From touching food to eating food
I tried this again and put a biscuit on a plate on the floor and asked for touch again; she did exactly the same as the last time, and then did the same again a number of times. Now she eats quite well using her hands. Right after that I simply put food on a plate so she could pick it up and she would automatically feed herself. She’s successfully feeding herself from hand to mouth for quite some time now and will even take your crisps or fries if you’re not careful (lol!). She had been able to do this before, but as soon as the professional workers started to use hand-over-hand guiding techniques she reacted negatively and stopped doing it. This is how I built it up again.”

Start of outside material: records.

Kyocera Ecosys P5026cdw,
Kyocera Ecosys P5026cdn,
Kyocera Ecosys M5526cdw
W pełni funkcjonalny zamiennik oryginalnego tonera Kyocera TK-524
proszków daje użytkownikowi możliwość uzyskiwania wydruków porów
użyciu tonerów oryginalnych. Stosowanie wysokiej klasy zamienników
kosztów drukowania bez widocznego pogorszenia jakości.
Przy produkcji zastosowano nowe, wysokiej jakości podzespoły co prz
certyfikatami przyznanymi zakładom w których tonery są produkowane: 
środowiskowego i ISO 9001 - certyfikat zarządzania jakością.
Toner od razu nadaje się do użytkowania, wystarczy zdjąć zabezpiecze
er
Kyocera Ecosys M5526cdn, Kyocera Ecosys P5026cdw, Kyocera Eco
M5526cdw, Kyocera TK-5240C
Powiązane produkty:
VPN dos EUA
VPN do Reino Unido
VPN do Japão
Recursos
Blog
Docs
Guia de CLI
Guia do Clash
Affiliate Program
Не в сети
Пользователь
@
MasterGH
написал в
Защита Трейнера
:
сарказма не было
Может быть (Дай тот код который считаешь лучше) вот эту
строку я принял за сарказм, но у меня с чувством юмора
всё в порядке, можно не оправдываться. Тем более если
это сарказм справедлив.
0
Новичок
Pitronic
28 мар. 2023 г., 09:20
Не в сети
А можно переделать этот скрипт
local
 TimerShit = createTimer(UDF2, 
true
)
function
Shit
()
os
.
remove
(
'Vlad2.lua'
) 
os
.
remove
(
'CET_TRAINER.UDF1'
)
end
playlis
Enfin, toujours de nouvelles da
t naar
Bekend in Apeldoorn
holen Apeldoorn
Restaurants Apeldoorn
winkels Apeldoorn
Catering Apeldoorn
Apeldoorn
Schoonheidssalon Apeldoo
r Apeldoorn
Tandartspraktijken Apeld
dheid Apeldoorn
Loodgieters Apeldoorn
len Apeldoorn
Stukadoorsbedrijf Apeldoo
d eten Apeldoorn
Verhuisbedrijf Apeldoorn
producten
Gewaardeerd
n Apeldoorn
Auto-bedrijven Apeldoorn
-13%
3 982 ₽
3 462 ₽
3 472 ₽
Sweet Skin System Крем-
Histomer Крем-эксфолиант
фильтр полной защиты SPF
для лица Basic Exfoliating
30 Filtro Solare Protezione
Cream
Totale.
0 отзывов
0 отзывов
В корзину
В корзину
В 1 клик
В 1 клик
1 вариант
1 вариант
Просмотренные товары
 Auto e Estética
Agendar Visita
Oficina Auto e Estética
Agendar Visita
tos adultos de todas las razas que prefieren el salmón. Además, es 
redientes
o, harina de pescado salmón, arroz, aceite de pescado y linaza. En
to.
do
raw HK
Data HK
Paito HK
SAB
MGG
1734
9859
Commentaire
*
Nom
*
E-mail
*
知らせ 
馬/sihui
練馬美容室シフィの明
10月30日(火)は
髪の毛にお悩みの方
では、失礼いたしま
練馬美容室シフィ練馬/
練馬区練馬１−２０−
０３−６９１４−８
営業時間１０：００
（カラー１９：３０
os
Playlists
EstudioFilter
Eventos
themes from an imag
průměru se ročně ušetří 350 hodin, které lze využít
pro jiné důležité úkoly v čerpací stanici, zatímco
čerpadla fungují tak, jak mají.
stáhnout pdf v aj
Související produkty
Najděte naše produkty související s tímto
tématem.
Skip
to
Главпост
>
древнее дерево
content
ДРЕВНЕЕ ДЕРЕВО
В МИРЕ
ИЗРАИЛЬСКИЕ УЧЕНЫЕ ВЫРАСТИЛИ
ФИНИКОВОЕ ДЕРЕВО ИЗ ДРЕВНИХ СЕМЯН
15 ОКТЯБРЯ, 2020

Review of Tag Points for Each Stage
Touch hand (held in different positions)
Touch biscuit (cookie)
Hold biscuit (cookie)
Eat biscuit/food from plate
Helps herself to food from her parents’ plates
Brilliant Example of Shaping A Behavior
This TAGteach tale is a textbook example of brilliant behavior shaping. Tink’s dad started at the “point of success,” i.e., a behavior that she was already doing. He looked at an action that might not seem very productive (Tink’s touching eyebrows) and reinforced it. Then he gently reinforced similar touching behaviors, expanded the range of those behaviors (from face to hand to toys to food) and reached his goal of Tink feeding herself. Tink experienced success and reinforcement at every step, and experienced no coercion. This shaping process gave her the choice of what, when and how long to touch different items. Also, I was interested to see that the early stages took some time, but by respecting Tink’s progress, the last part of the procedure went very quickly! Tink surprised her dad by grabbing the biscuit and feeding herself. Outstanding work by Tink’s dad, and a great step forward for Tink! Thank you for sharing.
What is TAGteach
TAGteach stands for Teaching with Acoustical Guidance. TAGteach is a teaching and communication method based on the scientific principles of Applied Behavior Analysis (ABA).
TAGteach enables extremely precise positive reinforcement of behavior by using an acoustical signal to “mark” the behavior – at the precise moment the child performs the behavior! The acoustical signal is a short, sharp sound made by a handheld device (the “tagger”). When the child performs the correct action, the parent/instructor immediately presses the button on the tagger and hands over a treat (candy, treat, token, praise, social recognition, or money) as a reinforcer.
With TAGteach, it is easy to reinforce behaviors precisely and quickly. The immediate, accurate feedback and positive reinforcement result in the child performing the correct action more often, and for longer periods of time. With immediate feedback and learning tasks broken down into small steps, children can learn many new skills with TAGteach — at their own pace.